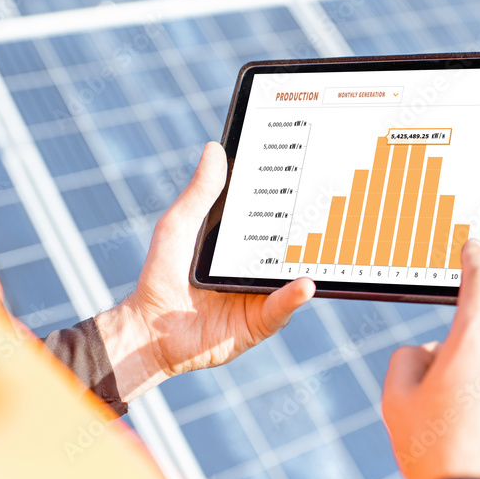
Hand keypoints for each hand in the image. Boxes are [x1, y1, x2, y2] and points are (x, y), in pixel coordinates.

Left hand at [96, 143, 314, 401]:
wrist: (148, 329)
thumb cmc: (160, 275)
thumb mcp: (179, 225)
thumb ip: (200, 193)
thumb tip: (215, 149)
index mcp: (241, 244)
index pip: (273, 219)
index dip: (292, 199)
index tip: (309, 173)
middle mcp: (256, 269)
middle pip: (291, 247)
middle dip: (313, 229)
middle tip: (332, 206)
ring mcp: (261, 296)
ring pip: (293, 277)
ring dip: (312, 263)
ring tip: (331, 243)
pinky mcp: (259, 322)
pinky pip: (281, 309)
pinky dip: (294, 296)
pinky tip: (305, 283)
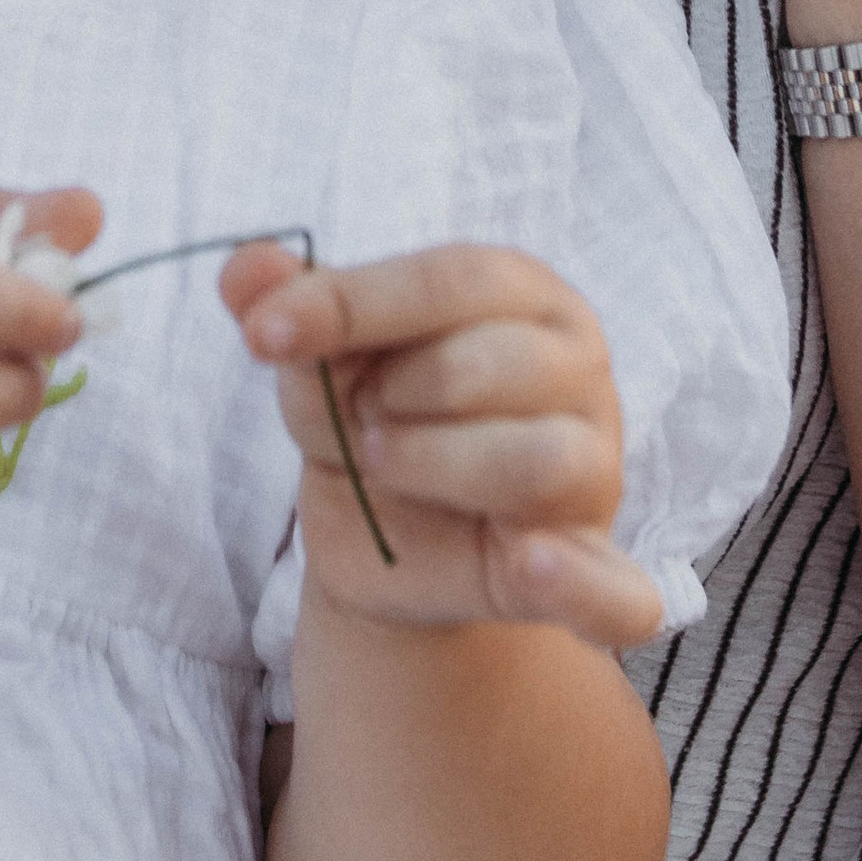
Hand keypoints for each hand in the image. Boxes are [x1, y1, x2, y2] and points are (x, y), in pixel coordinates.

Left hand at [222, 242, 660, 649]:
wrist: (397, 543)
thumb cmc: (373, 417)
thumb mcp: (324, 361)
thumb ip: (291, 307)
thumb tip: (244, 268)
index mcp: (522, 293)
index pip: (450, 278)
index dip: (351, 302)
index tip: (261, 336)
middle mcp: (576, 370)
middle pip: (490, 364)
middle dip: (393, 395)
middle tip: (358, 426)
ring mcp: (596, 472)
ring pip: (536, 462)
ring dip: (437, 469)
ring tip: (387, 472)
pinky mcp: (594, 575)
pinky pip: (616, 591)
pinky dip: (578, 585)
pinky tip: (527, 565)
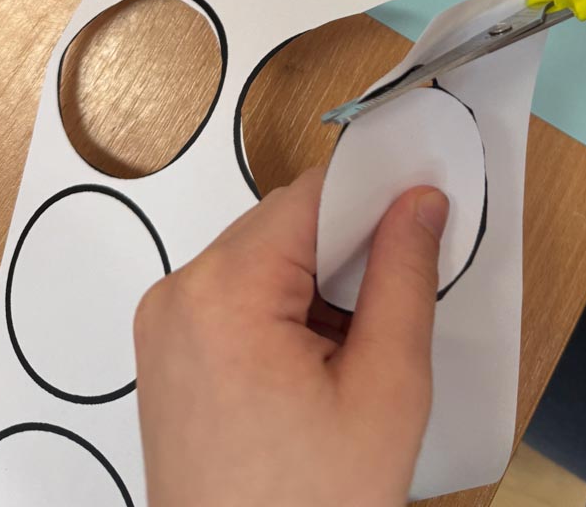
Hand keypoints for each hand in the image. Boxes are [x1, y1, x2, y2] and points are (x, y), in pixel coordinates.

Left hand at [134, 169, 448, 506]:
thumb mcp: (386, 389)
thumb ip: (405, 276)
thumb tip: (418, 201)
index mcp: (225, 291)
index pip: (313, 194)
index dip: (374, 197)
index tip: (421, 210)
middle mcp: (180, 294)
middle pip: (285, 224)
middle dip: (344, 254)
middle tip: (385, 315)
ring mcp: (164, 325)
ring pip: (264, 258)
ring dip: (313, 287)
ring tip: (341, 361)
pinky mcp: (167, 353)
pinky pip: (236, 296)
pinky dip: (280, 313)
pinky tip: (309, 372)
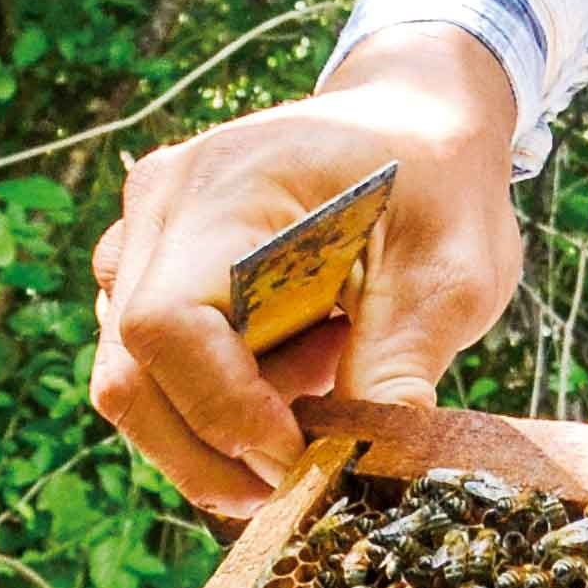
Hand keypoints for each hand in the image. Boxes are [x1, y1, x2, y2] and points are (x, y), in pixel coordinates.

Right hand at [90, 23, 530, 517]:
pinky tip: (301, 363)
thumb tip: (372, 471)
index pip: (165, 324)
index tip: (305, 456)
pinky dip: (218, 401)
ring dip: (221, 425)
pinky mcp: (151, 267)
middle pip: (130, 372)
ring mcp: (143, 236)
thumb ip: (407, 361)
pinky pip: (151, 366)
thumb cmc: (441, 180)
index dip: (222, 411)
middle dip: (218, 448)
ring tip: (327, 370)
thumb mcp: (456, 268)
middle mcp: (160, 206)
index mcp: (227, 187)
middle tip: (317, 460)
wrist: (416, 116)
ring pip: (133, 382)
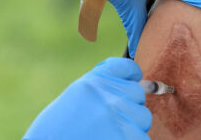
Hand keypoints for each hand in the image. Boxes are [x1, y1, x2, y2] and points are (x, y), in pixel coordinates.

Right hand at [23, 58, 150, 139]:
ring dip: (132, 125)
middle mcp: (109, 96)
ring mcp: (120, 118)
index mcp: (94, 82)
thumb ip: (101, 87)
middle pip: (138, 94)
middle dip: (129, 105)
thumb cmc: (58, 129)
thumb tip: (135, 80)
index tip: (132, 80)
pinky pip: (142, 138)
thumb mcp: (75, 98)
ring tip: (107, 132)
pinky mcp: (128, 138)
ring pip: (143, 117)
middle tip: (108, 119)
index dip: (131, 76)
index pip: (127, 68)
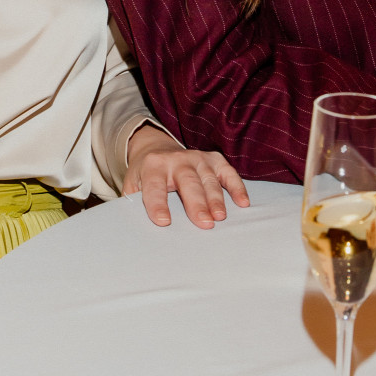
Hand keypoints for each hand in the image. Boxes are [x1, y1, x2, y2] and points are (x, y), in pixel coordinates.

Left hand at [123, 125, 249, 228]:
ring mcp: (197, 158)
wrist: (157, 149)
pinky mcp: (214, 159)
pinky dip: (236, 186)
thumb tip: (134, 226)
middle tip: (204, 223)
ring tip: (220, 217)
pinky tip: (243, 202)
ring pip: (209, 179)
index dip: (158, 204)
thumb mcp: (133, 185)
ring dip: (216, 198)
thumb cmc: (146, 176)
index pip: (154, 186)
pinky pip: (228, 172)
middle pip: (188, 182)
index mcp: (153, 166)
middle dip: (196, 203)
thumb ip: (133, 202)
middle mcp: (176, 159)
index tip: (163, 222)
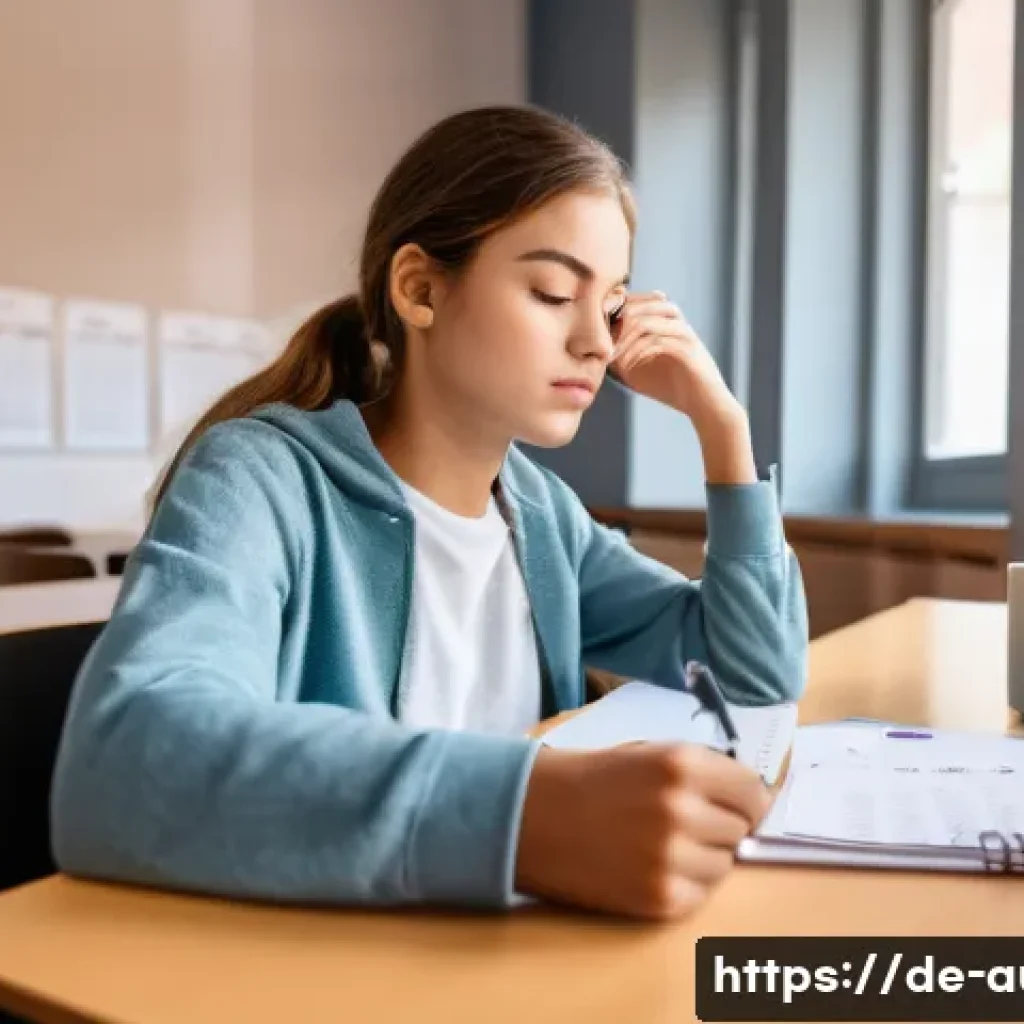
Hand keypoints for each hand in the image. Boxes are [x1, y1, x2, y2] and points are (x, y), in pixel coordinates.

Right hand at [514, 743, 771, 919]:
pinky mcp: (659, 898)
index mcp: (682, 764)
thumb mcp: (650, 755)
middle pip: (741, 830)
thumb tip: (755, 802)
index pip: (755, 793)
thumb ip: (702, 775)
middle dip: (721, 827)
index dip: (748, 801)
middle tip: (685, 823)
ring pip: (724, 865)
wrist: (531, 815)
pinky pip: (699, 894)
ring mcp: (671, 858)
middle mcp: (682, 810)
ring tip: (661, 845)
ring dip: (704, 857)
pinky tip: (649, 866)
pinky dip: (683, 884)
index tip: (738, 806)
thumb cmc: (592, 779)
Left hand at [608, 291, 756, 483]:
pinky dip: (637, 350)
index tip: (593, 336)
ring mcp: (682, 330)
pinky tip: (626, 364)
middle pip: (637, 304)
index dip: (610, 315)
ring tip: (610, 356)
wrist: (703, 404)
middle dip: (613, 324)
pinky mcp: (688, 346)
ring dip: (623, 338)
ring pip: (645, 319)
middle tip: (598, 344)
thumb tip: (592, 351)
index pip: (632, 301)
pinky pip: (657, 339)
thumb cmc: (670, 386)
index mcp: (661, 319)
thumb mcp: (636, 369)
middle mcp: (673, 319)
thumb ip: (618, 355)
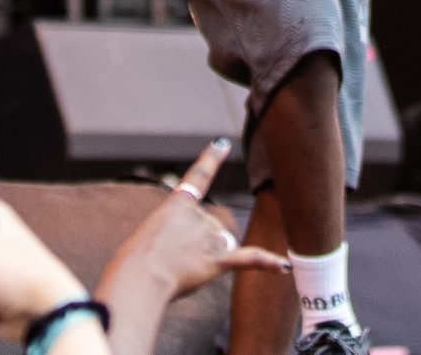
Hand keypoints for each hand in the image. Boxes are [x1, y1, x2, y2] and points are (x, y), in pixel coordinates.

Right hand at [100, 143, 289, 303]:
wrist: (140, 276)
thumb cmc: (136, 262)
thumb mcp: (149, 238)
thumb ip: (177, 240)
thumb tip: (204, 254)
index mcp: (177, 205)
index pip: (197, 177)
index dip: (211, 159)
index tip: (222, 143)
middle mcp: (198, 215)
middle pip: (208, 231)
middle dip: (195, 248)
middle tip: (169, 260)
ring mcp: (209, 236)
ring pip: (218, 249)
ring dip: (203, 262)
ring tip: (179, 271)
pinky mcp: (217, 260)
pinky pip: (248, 260)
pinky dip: (267, 264)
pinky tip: (284, 267)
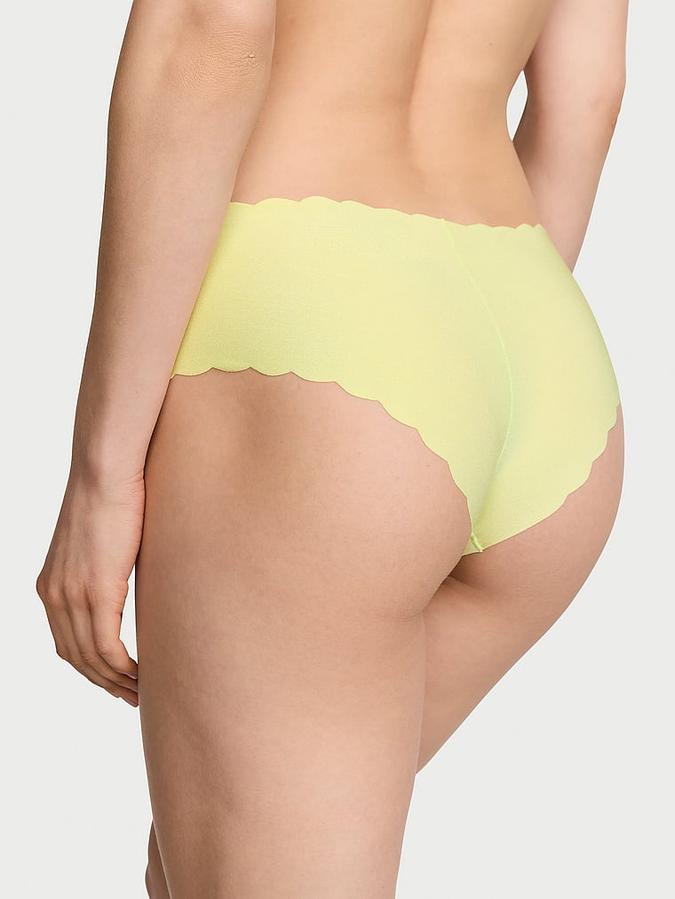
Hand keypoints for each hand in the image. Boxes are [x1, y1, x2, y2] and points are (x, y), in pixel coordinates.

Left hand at [36, 468, 144, 705]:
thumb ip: (103, 568)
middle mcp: (54, 595)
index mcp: (51, 585)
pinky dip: (122, 668)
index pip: (66, 642)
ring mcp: (72, 595)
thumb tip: (125, 579)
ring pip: (90, 658)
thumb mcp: (100, 542)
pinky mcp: (96, 591)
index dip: (89, 668)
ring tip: (141, 691)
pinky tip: (140, 675)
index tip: (115, 680)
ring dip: (115, 681)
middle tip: (131, 696)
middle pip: (75, 657)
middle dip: (102, 683)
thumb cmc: (111, 496)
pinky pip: (106, 647)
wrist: (105, 472)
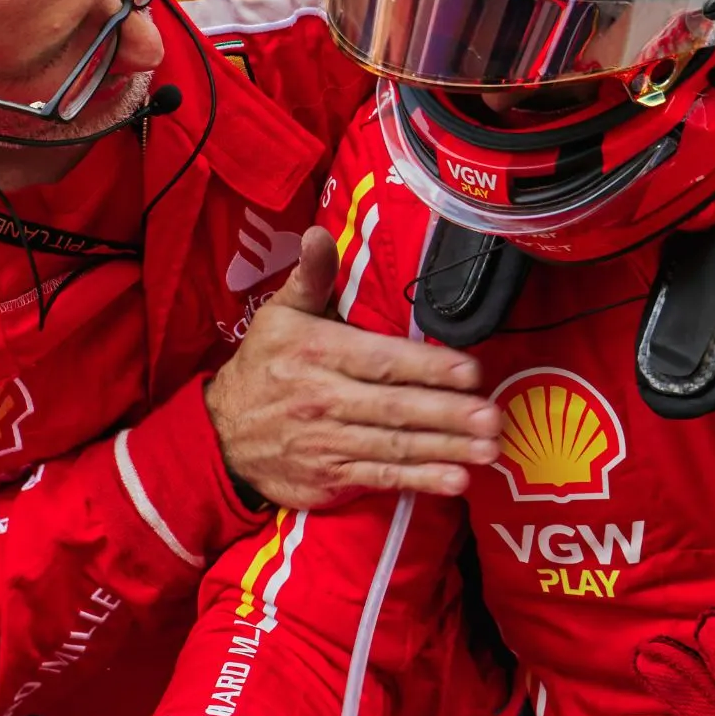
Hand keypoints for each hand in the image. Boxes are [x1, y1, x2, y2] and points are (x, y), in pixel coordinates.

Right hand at [204, 228, 497, 508]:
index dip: (427, 367)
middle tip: (492, 416)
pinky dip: (419, 481)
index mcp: (316, 353)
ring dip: (446, 449)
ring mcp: (327, 443)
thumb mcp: (278, 316)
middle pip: (394, 407)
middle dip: (447, 413)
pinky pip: (381, 479)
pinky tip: (455, 480)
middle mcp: (323, 399)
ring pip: (394, 446)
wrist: (221, 435)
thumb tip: (318, 234)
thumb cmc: (263, 367)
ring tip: (489, 449)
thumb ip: (310, 277)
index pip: (380, 361)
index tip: (470, 371)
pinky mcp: (330, 478)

------------------------------------------------------------------------

● Directions for this task: "ring pip: (133, 382)" marks the first line to copy, and "pinky tip: (243, 202)" marks the last. Repeat that stretch above exactly, with no pictures.

● Exercise response:
ring pip: (133, 382)
Hand keypoints for each hand in the image. Boxes are [x1, y1, x2, y2] and points are (x, y), in pixel coordinates.

Right hand at [23, 58, 150, 139]:
ring dip: (132, 125)
middle mcp: (109, 96)
ring mcp: (120, 118)
index mcp: (94, 82)
thumb ip: (101, 87)
middle pip: (138, 94)
middle dip: (129, 105)
thumb cmc: (58, 129)
thumb tip: (135, 80)
index tip: (132, 80)
pinky pip: (142, 138)
thumb mcp: (75, 98)
ring tip: (107, 132)
pinky mcp: (128, 138)
ring pip: (143, 117)
middle tip: (108, 119)
index dip: (131, 76)
index pip: (127, 68)
Hand keypoints for each hand in the image. Boxes are [x1, y1, x2, y2] and points are (x, y), in pixel coordinates.

Left hand at [123, 125, 249, 228]:
ring mcp: (197, 158)
wrist: (157, 149)
pinky mcp: (214, 159)
pinky dip: (236, 186)
thumb tip: (134, 226)
middle tip: (204, 223)
ring tip: (220, 217)
pinky tip: (243, 202)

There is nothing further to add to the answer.